Ale co innego miałam powiedzieć, skoro tak czuję? Rozum mówi mi, że taty nie ma i nie będzie, w sercu dalej jest naiwna nadzieja, że to sen.

To nie było tak, że jej zabroniłam. W życiu nie padły z moich ust takie słowa. Po prostu uczciwie powiedziałam, jak na to patrzę. Ona to sobie wzięła do serca i po temacie. Teraz mam wątpliwości, czy miałam prawo tak mówić. Może tego właśnie potrzebuje? Pewnie tak, bo kto by chciał być sam.

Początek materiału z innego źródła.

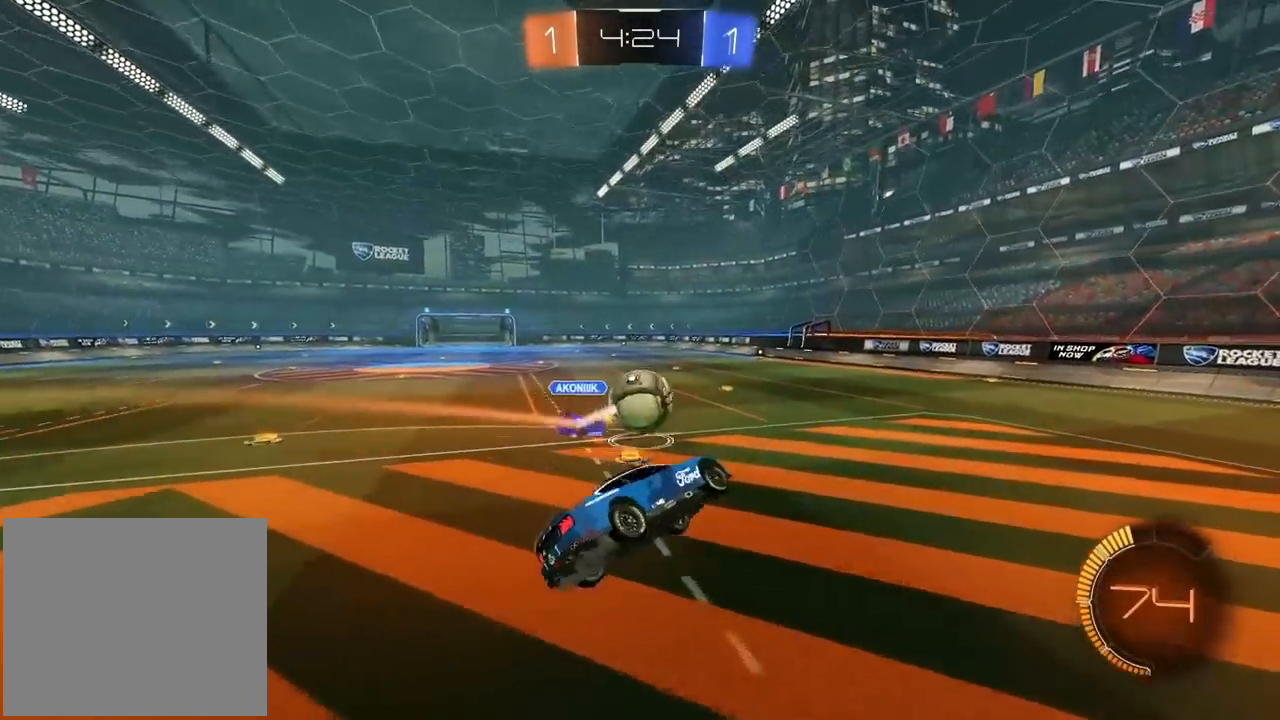
{"dt_ms": 500, "buttons": ["R2"], "left_stick": "center", "right_stick": "center", "events": [[17, "TRIANGLE", "down"], [133, "TRIANGLE", "up"], [183, "left_stick", "right"], [367, "left_stick", "center"]]}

Chciałabym jej teraz powiedzieć, że już nie mam nic przeciwko, niech szuka szczęścia. Ale z drugiej strony – to nie jest prawda i nie wiem, czy będę w stanie zaakceptować jakiegoś obcego mężczyznę w naszym domu. Nawet jeśli prędzej czy później się wyprowadzę.

Co z tym zrobić?

Sylwia

77 % tak
23 % nie

Polecane wideo

Komentarze (29)
Ocena: 5 / 5
Anonim (Ocena: 5) 28.07.2014 20:38
Tak szczerze to GÓWNO masz do gadania dziecinko
odpowiedz
Anonim (Ocena: 5) 24.07.2014 23:39
wiadomo, ze to trudna sytuacja bo to jednak strata jednej z najblizszych osob, ale pozwol tez twojej mamie zyc jako kobiecie. to ze zmarl jej mjaz i zacznie spotykac sie z kims innym nie znaczy ze o nim zapomni i przestanie go kochac. ja tez stracilam ojca i bardzo sie cieszylam kiedy mama po czasie znalazlan sobie mezczyzne, z ktorym teraz tworzy udany zwiazek a jednak dalej pamieta o swoim mezu. nie byla juz smutna tylko szczesliwa i odzyla na nowo. docen tez to ze mama liczy sie z twoim zdaniem w takiej kwestii. predzej czy pozniej to zaakceptujesz. ;)
odpowiedz
E (Ocena: 5) 23.07.2014 11:36
Moja mama zmarła 5 lat temu w wieku 38 lat. Tata dość szybko znalazł sobie kobietę, z którą na początku tylko rozmawiał przez internet (wiem, bowiem czasem mnie podpytywał jak sformułować odpowiedź... :) ). Potem zaczął się z nią spotykać i był szczęśliwy, ja ich związek popierałam (chociaż było mi ciężko, wiadomo, miałam 18 lat i nagle nowa kobieta zamiast mamy), ale nie chciałam, żeby się załamywał tym bardziej, że przecież 40 lat to jeszcze dość młody facet, do tego tata był całkiem przystojny. I tak przez te 4 lata, które spędził z drugą kobietą za granicą, minęły mu szczęśliwie. Do czasu aż sam nie zachorował, zmarł 2 miesiące temu. Nie przeszkadzaj swojej mamie w ułożeniu życia na nowo, tata zawsze będzie w jej sercu.
odpowiedz
eM (Ocena: 5) 22.07.2014 20:02
"Czy pozwolić mamie..." w ogóle co to za sformułowanie?! Czy mama mówi Ci czy możesz się z kimś spotykać, czy nie ? Zacznij żyć swoim życiem i daj tej biednej matce spokój... Nie chciałabym mieć kiedyś takiej córki...
odpowiedz
Anonim (Ocena: 5) 22.07.2014 16:56
"Dopóki śmierć nas nie rozłączy". Niestety Twoich rodziców rozłączyła śmierć. Lepiej żeby była przy kimś szczęśliwa niż nieszczęśliwa samotnie. Jesteś egoistką, pomyśl o mamie, a nie o swoich odczuciach.